* [TASK TO COMPLETE]
No pictures go in the copy; everything else in the records below must be output exactly.

* [DATA]
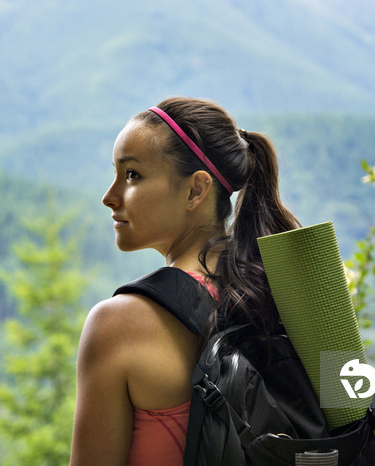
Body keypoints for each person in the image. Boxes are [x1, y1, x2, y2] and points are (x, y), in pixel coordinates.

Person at [69, 97, 299, 465]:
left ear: (196, 189)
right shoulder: (280, 295)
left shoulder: (118, 325)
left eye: (132, 175)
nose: (109, 197)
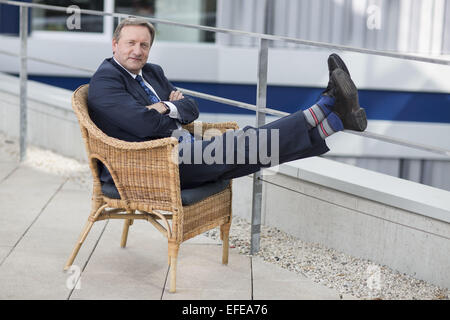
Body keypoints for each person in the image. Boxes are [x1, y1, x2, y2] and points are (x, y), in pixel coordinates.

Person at [88, 18, 367, 191]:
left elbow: (190, 109)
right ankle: (330, 106)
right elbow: (141, 123)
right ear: (114, 44)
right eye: (130, 43)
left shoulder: (152, 72)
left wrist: (164, 107)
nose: (138, 51)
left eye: (144, 44)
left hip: (183, 146)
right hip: (152, 164)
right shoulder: (106, 81)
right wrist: (167, 108)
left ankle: (337, 120)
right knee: (249, 143)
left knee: (254, 152)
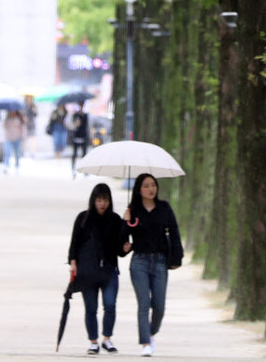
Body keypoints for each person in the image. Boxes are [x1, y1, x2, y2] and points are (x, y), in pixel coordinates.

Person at [123, 173, 184, 357]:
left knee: (159, 306)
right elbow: (122, 239)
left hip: (159, 261)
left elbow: (174, 233)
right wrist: (125, 222)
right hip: (139, 261)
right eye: (146, 186)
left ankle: (151, 332)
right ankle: (145, 344)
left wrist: (176, 258)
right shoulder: (133, 210)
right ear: (139, 190)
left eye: (153, 185)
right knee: (144, 304)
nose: (151, 189)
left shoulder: (164, 208)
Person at [68, 183, 131, 355]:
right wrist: (73, 262)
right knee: (91, 307)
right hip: (88, 270)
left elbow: (120, 249)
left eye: (105, 200)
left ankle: (107, 338)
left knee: (110, 304)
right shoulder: (83, 218)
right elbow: (74, 244)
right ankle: (93, 341)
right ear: (93, 200)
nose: (102, 204)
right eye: (99, 200)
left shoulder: (116, 220)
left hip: (109, 269)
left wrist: (126, 242)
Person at [67, 103, 89, 170]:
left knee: (84, 153)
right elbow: (70, 125)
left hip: (84, 136)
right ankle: (73, 166)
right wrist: (75, 125)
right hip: (76, 135)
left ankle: (84, 167)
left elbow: (88, 125)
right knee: (74, 153)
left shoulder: (86, 115)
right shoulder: (75, 115)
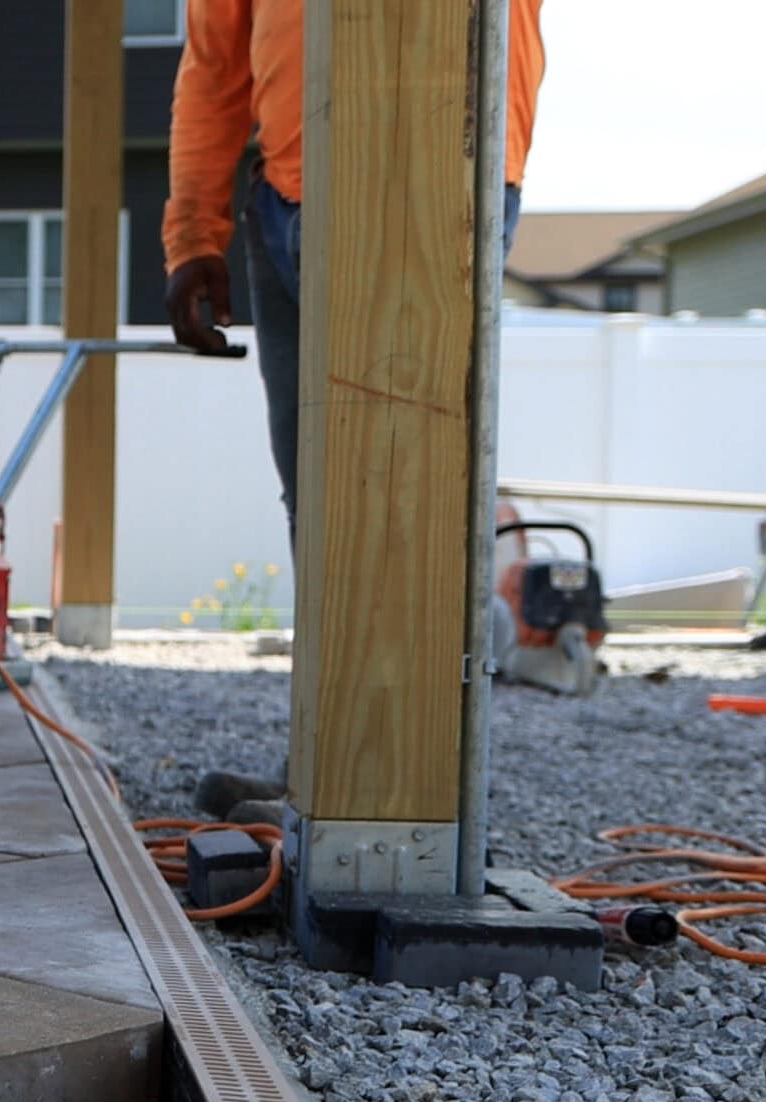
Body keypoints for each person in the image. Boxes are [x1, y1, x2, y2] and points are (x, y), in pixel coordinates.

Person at [162, 0, 546, 818]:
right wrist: (195, 231)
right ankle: (330, 764)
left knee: (406, 482)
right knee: (320, 487)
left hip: (442, 170)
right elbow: (216, 59)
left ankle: (397, 790)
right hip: (289, 187)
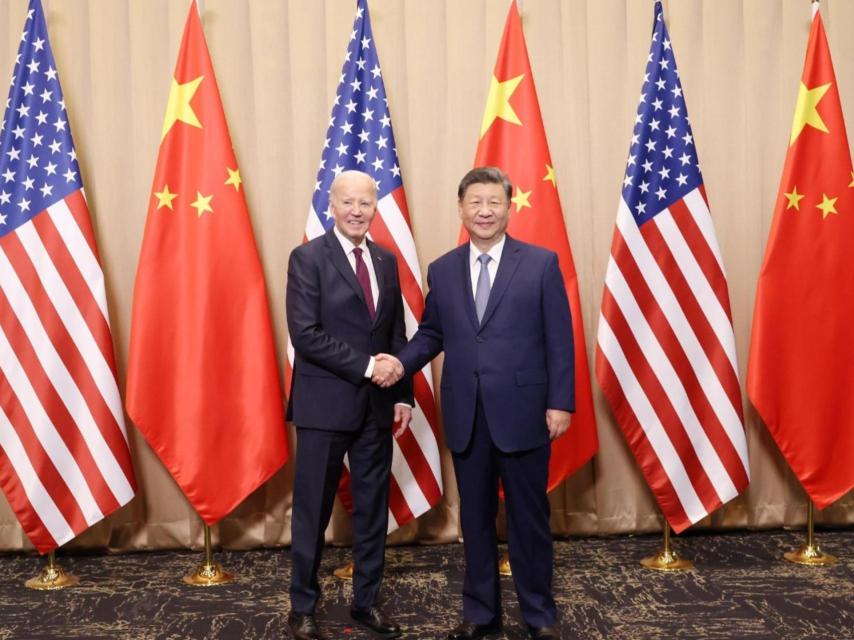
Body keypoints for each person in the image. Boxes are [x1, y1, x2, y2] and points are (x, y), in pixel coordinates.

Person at [378, 167, 572, 640]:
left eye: (494, 203)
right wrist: (399, 365)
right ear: (461, 208)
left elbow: (560, 340)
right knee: (475, 518)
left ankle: (539, 615)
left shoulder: (541, 264)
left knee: (528, 518)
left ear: (510, 207)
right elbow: (432, 334)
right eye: (475, 203)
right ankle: (481, 611)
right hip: (467, 414)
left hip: (526, 412)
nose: (485, 211)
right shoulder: (443, 269)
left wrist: (560, 402)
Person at [286, 170, 410, 640]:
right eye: (348, 202)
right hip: (324, 406)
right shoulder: (308, 258)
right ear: (331, 206)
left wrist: (402, 394)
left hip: (377, 408)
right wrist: (366, 367)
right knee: (312, 511)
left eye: (366, 203)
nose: (358, 211)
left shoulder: (386, 260)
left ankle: (365, 603)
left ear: (376, 207)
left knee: (373, 509)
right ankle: (303, 606)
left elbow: (394, 334)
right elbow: (307, 336)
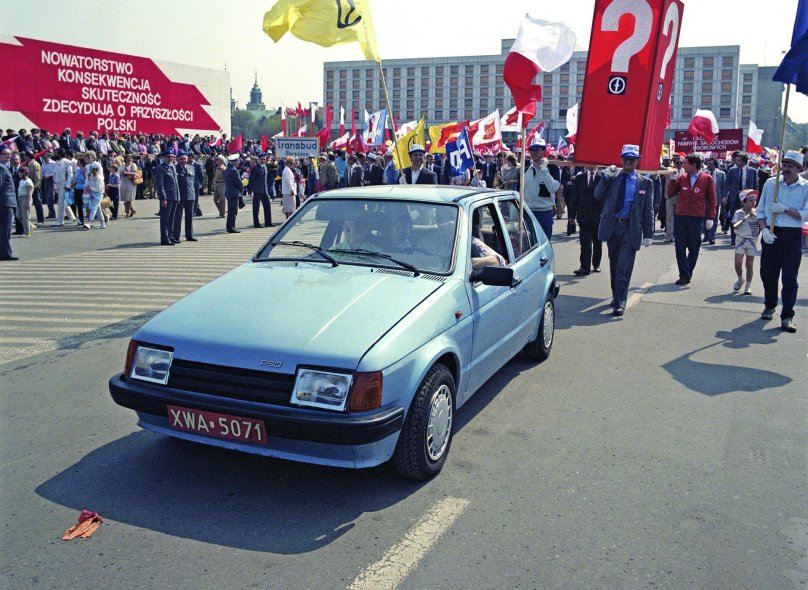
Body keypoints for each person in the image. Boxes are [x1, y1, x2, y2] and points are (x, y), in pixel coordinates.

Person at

* [RESPONSE BELOW]
Body keypoints for each person in the image. Boxes are [x1, y1, x2, y2] and points are (x, y), in pixel coordinates.

Person at [69, 97, 299, 465]:
left ear: (196, 189)
right shoulder: (280, 295)
left shoulder: (118, 325)
left eye: (132, 175)
nose: (109, 197)
Body keypoints for each person in the image. Boxes are [x1, y1, x2, y2] and points are (x, y), in pixel coordinates.

Person at [88, 18, 367, 191]:
left elbow: (190, 109)
right ankle: (330, 106)
right elbow: (141, 123)
right ear: (114, 44)
right eye: (130, 43)
left shoulder: (152, 72)
left wrist: (164, 107)
nose: (138, 51)
left eye: (144, 44)
left hip: (183, 146)
right hip: (152, 164)
right shoulder: (106, 81)
right wrist: (167, 108)
left ankle: (337, 120)
right knee: (249, 143)
left knee: (254, 152)
Body keypoints for each person in the image. Boxes are [x1, y1, x2, y2] and points are (x, y), in pixel coordinates.

Person at [123, 173, 184, 357]:
left knee: (159, 306)
right elbow: (122, 239)
left hip: (159, 261)
left elbow: (174, 233)
right wrist: (125, 222)
right hip: (139, 261)
right eye: (146, 186)
left ankle: (151, 332)
right ankle: (145, 344)
left wrist: (176, 258)
right shoulder: (133, 210)
right ear: (139, 190)
left eye: (153, 185)
right knee: (144, 304)
nose: (151, 189)
left shoulder: (164, 208)
Person at [68, 183, 131, 355]:
right wrist: (73, 262)
right knee: (91, 307)
right hip: (88, 270)
left elbow: (120, 249)
left eye: (105, 200)
left ankle: (107, 338)
left knee: (110, 304)
right shoulder: (83, 218)
right elbow: (74, 244)
right ankle: (93, 341)
right ear: (93, 200)
nose: (102, 204)
right eye: (99, 200)
left shoulder: (116, 220)
left hip: (109, 269)
left wrist: (126, 242)
Person at [67, 103, 89, 170]:
left knee: (84, 153)
right elbow: (70, 125)
left hip: (84, 136)
right ankle: (73, 166)
right wrist: (75, 125)
right hip: (76, 135)
left ankle: (84, 167)
left elbow: (88, 125)
right knee: (74, 153)
left shoulder: (86, 115)
right shoulder: (75, 115)
Body keypoints for each person in the image. Boxes are [x1, y1, x2, y2] and points are (x, y), in pixel coordinates.

Person at [162, 0, 546, 818]:
right wrist: (195, 231)
right ankle: (330, 764)
left knee: (406, 482)
right knee: (320, 487)
left hip: (442, 170)
right elbow: (216, 59)
left ankle: (397, 790)
right hip: (289, 187)
Body keypoints for each person in the image. Boxes are [x1, y1, x2, y2] and points are (x, y), in pixel coordinates.

Person at [378, 167, 572, 640]:
left eye: (494, 203)
right wrist: (399, 365)
right ear: (461, 208)
left elbow: (560, 340)
right knee: (475, 518)
left ankle: (539, 615)
left shoulder: (541, 264)
left knee: (528, 518)
left ear: (510, 207)
right elbow: (432, 334)
right eye: (475, 203)
right ankle: (481, 611)
right hip: (467, 414)
left hip: (526, 412)
nose: (485, 211)
right shoulder: (443, 269)
left wrist: (560, 402)
Person at [286, 170, 410, 640]:
right eye: (348, 202)
right hip: (324, 406)
right shoulder: (308, 258)
right ear: (331, 206)
left wrist: (402, 394)
left hip: (377, 408)
right wrist: (366, 367)
right knee: (312, 511)
left eye: (366, 203)
nose: (358, 211)
left shoulder: (386, 260)
left ankle: (365, 603)
left ear: (376, 207)
left knee: (373, 509)
right ankle: (303, 606)
left elbow: (394, 334)
right elbow: (307, 336)
Body keypoints for each person in the image. Boxes are [x1, y1, x2, y2] and points are (x, y), in pixel coordinates.

Person at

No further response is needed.